* _ASSIGNMENT_: Please copy every one of the records below character for character, leaving the pictures out of your answer.

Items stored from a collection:
++++++++++++++++++++
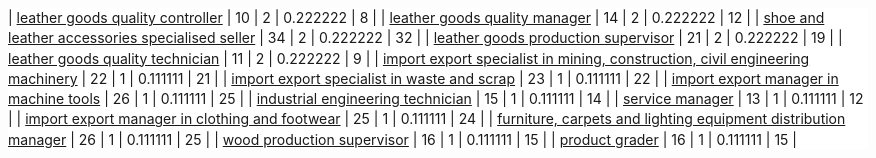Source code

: | [leather goods quality controller](leather_goods_quality_controller.md)                                                                                                 |                          10 |                                                                  2 |                                                               0.222222 |                                                              8 |
| [leather goods quality manager](leather_goods_quality_manager.md)                                                                                                       |                          14 |                                                                  2 |                                                               0.222222 |                                                             12 |
| [shoe and leather accessories specialised seller](shoe_and_leather_accessories_specialised_seller.md)                                                                   |                          34 |                                                                  2 |                                                               0.222222 |                                                             32 |
| [leather goods production supervisor](leather_goods_production_supervisor.md)                                                                                           |                          21 |                                                                  2 |                                                               0.222222 |                                                             19 |
| [leather goods quality technician](leather_goods_quality_technician.md)                                                                                                 |                          11 |                                                                  2 |                                                               0.222222 |                                                              9 |
| [import export specialist in mining, construction, civil engineering machinery](import_export_specialist_in_mining,_construction,_civil_engineering_machinery.md)       |                          22 |                                                                  1 |                                                               0.111111 |                                                             21 |
| [import export specialist in waste and scrap](import_export_specialist_in_waste_and_scrap.md)                                                                           |                          23 |                                                                  1 |                                                               0.111111 |                                                             22 |
| [import export manager in machine tools](import_export_manager_in_machine_tools.md)                                                                                     |                          26 |                                                                  1 |                                                               0.111111 |                                                             25 |
| [industrial engineering technician](industrial_engineering_technician.md)                                                                                               |                          15 |                                                                  1 |                                                               0.111111 |                                                             14 |
| [service manager](service_manager.md)                                                                                                                                   |                          13 |                                                                  1 |                                                               0.111111 |                                                             12 |
| [import export manager in clothing and footwear](import_export_manager_in_clothing_and_footwear.md)                                                                     |                          25 |                                                                  1 |                                                               0.111111 |                                                             24 |
| [furniture, carpets and lighting equipment distribution manager](furniture,_carpets_and_lighting_equipment_distribution_manager.md)                                     |                          26 |                                                                  1 |                                                               0.111111 |                                                             25 |
| [wood production supervisor](wood_production_supervisor.md)                                                                                                             |                          16 |                                                                  1 |                                                               0.111111 |                                                             15 |
| [product grader](product_grader.md)                                                                                                                                     |                          16 |                                                                  1 |                                                               0.111111 |                                                             15 |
++++++++++++++++++++
* _ANSWER FOR THIS EXERCISE_:
Source code

: | [leather goods quality controller](leather_goods_quality_controller.md)                                                                                                 |                          10 |                                                                  2 |                                                               0.222222 |                                                              8 |
| [leather goods quality manager](leather_goods_quality_manager.md)                                                                                                       |                          14 |                                                                  2 |                                                               0.222222 |                                                             12 |
| [shoe and leather accessories specialised seller](shoe_and_leather_accessories_specialised_seller.md)                                                                   |                          34 |                                                                  2 |                                                               0.222222 |                                                             32 |
| [leather goods production supervisor](leather_goods_production_supervisor.md)                                                                                           |                          21 |                                                                  2 |                                                               0.222222 |                                                             19 |
| [leather goods quality technician](leather_goods_quality_technician.md)                                                                                                 |                          11 |                                                                  2 |                                                               0.222222 |                                                              9 |
| [import export specialist in mining, construction, civil engineering machinery](import_export_specialist_in_mining,_construction,_civil_engineering_machinery.md)       |                          22 |                                                                  1 |                                                               0.111111 |                                                             21 |
| [import export specialist in waste and scrap](import_export_specialist_in_waste_and_scrap.md)                                                                           |                          23 |                                                                  1 |                                                               0.111111 |                                                             22 |
| [import export manager in machine tools](import_export_manager_in_machine_tools.md)                                                                                     |                          26 |                                                                  1 |                                                               0.111111 |                                                             25 |
| [industrial engineering technician](industrial_engineering_technician.md)                                                                                               |                          15 |                                                                  1 |                                                               0.111111 |                                                             14 |
| [service manager](service_manager.md)                                                                                                                                   |                          13 |                                                                  1 |                                                               0.111111 |                                                             12 |
| [import export manager in clothing and footwear](import_export_manager_in_clothing_and_footwear.md)                                                                     |                          25 |                                                                  1 |                                                               0.111111 |                                                             24 |
| [furniture, carpets and lighting equipment distribution manager](furniture,_carpets_and_lighting_equipment_distribution_manager.md)                                     |                          26 |                                                                  1 |                                                               0.111111 |                                                             25 |
| [wood production supervisor](wood_production_supervisor.md)                                                                                                             |                          16 |                                                                  1 |                                                               0.111111 |                                                             15 |
| [product grader](product_grader.md)                                                                                                                                     |                          16 |                                                                  1 |                                                               0.111111 |                                                             15 |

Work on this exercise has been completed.